The Lionel Messi vs Diego Maradona debate has never been more rational. It comes up again ahead of Sunday’s 2022 World Cup final, with Messi one step closer to clearing Maradona’s memorable hurdle in 1986. If the debate is rational, the current framework would be this: Messi can fix it once and for all. It’s all about defeating France, because for now, at least one more day, the World Cup title is Maradona’s. The only honor, and Messi still doesn’t have it.
A man passes by a mural depicting Argentine football stars Lionel Messi (L) and late Diego Maradona (R) in the eve of Qatar 2022 World Cup final football match between Argentina and France in Buenos Aires, on December 16, 2022.
In every other category, the comparisons border on absurd. Messi could end his career with three times as many goals and four times as many trophies as Maradona. Some of these gaps are a product of times and chance, but Messi essentially replicated Maradona’s fleeting peak and sustained it for more than 15 years. He is peerless.
However, some fans, especially older Argentines, will argue that Messi will not – and cannot – ever match their original football god.
Because the debate has always been shaped by who Maradona is, who Messi is and what they stand for, not just what they do.
Maradona, the son of barrios, a child from the suffocating slums of Argentina, rose from poverty to greatness. He was flawed, deeply flawed, and battled a drug addiction that ultimately derailed his career — but millions of Argentines identified with that struggle. They deified him when he momentarily won the title and brought his compatriots to join him in World Cup glory.

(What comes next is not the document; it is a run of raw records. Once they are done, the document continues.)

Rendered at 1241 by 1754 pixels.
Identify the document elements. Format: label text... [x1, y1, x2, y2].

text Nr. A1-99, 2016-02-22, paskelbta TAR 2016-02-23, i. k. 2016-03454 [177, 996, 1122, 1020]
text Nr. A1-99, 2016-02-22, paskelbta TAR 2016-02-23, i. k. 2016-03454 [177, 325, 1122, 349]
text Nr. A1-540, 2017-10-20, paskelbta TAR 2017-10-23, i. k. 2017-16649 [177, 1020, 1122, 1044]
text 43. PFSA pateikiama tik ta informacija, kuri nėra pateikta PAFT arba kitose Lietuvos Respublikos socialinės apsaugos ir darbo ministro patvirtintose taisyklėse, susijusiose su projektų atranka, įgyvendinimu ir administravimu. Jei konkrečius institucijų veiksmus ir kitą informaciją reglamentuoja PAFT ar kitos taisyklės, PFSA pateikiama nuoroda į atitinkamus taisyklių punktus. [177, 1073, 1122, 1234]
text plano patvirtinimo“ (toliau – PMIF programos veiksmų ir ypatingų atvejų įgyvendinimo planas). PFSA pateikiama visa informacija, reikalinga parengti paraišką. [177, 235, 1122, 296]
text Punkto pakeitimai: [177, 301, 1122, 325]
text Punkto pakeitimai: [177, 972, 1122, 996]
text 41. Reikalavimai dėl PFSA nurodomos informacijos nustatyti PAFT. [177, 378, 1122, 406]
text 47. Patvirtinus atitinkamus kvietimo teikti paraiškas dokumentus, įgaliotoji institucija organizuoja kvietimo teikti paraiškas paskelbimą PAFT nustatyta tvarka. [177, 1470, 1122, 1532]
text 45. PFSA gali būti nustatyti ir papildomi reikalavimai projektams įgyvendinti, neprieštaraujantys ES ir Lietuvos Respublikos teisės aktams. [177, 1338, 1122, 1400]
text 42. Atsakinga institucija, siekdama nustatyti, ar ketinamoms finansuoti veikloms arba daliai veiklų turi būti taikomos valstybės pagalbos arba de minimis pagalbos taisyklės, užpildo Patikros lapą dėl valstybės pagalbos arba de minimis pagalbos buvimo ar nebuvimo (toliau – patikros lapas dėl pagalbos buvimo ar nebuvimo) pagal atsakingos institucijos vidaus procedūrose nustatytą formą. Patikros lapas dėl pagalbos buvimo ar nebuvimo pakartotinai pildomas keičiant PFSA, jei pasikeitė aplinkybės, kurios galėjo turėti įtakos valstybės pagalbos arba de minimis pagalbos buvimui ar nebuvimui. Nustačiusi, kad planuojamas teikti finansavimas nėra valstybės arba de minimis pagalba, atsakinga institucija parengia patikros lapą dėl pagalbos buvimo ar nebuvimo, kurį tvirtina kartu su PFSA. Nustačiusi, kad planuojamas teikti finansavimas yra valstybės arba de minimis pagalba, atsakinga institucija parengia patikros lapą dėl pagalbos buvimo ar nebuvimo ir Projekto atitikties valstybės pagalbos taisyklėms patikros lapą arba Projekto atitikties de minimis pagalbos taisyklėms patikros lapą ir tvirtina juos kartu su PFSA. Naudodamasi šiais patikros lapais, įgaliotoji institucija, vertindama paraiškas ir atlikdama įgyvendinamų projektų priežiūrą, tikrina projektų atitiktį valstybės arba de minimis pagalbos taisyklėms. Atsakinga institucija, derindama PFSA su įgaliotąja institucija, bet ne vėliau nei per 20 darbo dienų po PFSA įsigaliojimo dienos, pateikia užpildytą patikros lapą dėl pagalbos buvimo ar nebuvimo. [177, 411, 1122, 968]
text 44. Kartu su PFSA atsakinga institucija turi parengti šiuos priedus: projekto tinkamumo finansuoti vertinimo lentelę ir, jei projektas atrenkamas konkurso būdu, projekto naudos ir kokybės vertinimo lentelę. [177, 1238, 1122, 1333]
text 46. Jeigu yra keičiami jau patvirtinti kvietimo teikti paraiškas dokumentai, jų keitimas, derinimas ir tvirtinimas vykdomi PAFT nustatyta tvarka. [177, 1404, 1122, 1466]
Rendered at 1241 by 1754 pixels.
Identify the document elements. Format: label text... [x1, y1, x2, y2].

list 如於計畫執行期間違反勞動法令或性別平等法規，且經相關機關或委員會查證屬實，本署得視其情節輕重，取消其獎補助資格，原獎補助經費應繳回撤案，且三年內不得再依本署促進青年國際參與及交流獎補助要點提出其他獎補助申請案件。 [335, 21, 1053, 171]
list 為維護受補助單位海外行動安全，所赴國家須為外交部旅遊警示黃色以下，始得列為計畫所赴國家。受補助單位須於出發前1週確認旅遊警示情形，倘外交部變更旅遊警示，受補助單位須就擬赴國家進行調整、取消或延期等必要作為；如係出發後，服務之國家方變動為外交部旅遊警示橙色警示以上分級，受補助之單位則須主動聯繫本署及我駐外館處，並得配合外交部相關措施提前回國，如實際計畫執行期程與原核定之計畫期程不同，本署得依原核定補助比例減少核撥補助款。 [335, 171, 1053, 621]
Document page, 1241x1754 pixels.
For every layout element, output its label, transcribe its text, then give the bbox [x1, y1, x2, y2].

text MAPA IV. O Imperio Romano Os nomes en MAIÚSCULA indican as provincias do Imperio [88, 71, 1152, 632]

When Messi hit their TV screens in the early 2000s, Maradona was already an unshakable legend. Messi, meanwhile, was an unknown kid who left Argentina’s lower-middle-class life for the green pastures of Spain at the age of 13. Maradona was arrogant and charming, while Messi was withdrawn, clean-cut and unemotional. He’s almost an anomaly, and no matter how hard he tries to stay connected to his Rosario roots, the only way he can prove to the Argentines that he’s one of them is by winning them something.
For years, he couldn’t.
In the first ten years of his national team career, Messi’s performance in the national team was not good. His failures have been exaggerated – after all, he’s broken nearly every goal record for Argentina and nearly tripled Maradona’s total – and many of them were not his fault. The Argentine Football Federation is a mess; his coaches (including Maradona) are incompetent; his team is incoherent. But none of that mattered to Maradona in ’86; he dragged a sub-elite team to the title. Messi was forced to do the same due to public pressure, and so often languished on similar stages.
Close up of a set of twins wearing shirts featuring Argentina’s Lionel Messi and Diego Maradona before the FIFA World Cup Semi-Final match at the Lusail Stadium in Lusail, Qatar. Picture date: Tuesday December 13, 2022.
Then there’s Maradona, still a luminary in Argentine football, ready to strike and break down widespread criticism of Messi.
“We should stop mythologizing Messi,” Maradona said in 2018. “He’s a great player, but he’s not a leader. It’s no use trying to make a leader who goes to the toilet 20 times before a game.”
All the while, though, Messi has done things at Barcelona, at the highest level of club football, that no mortal could have dreamed of. He won the Ballon d’Or by the widest margin ever at the age of 22 – his first of seven Ballon d’Ors and counting. He scored 91 goals in a calendar year (Maradona never surpassed 60). He won the Champions League (Maradona never won the European Cup). He scored and assisted at a prodigious pace, from multiple positions, in multiple games, from his teenage years to now, surrounded by a rotating role, dizzying darts and brilliance with skill and brilliance.
“Messi is Maradona every day. For the last five years, Messi has been the Maradona of the [1986] World Cup,” said Jorge Valdano, who won that World Cup with Maradona. Said in 2013. At worst, he’s almost as good as he’s been in the nine years since.
“Messi is at the level of the best Maradona,” César Menotti, who led Argentina to the 1978 World Cup, said in 2014.
To most rational analysts, Messi is the best football player ever – the most talented and accomplished player. Neither vision tests nor numbers left room for doubt.
But he will never play the primary role that Maradona did.
He would never score the notoriously dodgy goal and “goal of the century” to win the World Cup quarter-finals, with England recently beating Argentina in a disastrous war.
He would never have such a close relationship with his people. There’s a reason why Maradona’s face appears more often than Messi’s on the flags and banners Argentine supporters bring to Qatar. There’s a reason “Diego” appears three times in the national anthem of Argentina’s unofficial World Cup 2022 soundtrack.
“From the sky we can see him,” the fans sang, “and Don Diego and La Tota [Maradona’s parents], cheer for Lionel.”
Messi’s performance in 2022 will mesmerize Argentina in itself. Add to that last year’s Copa America – which Maradona never won – and it has turned the skepticism of most Argentines into eternal love. Messi would be the greatest GOAT of all time if he ends up winning the World Cup.
However, for some, that still doesn’t put him on par with Maradona. Nothing can.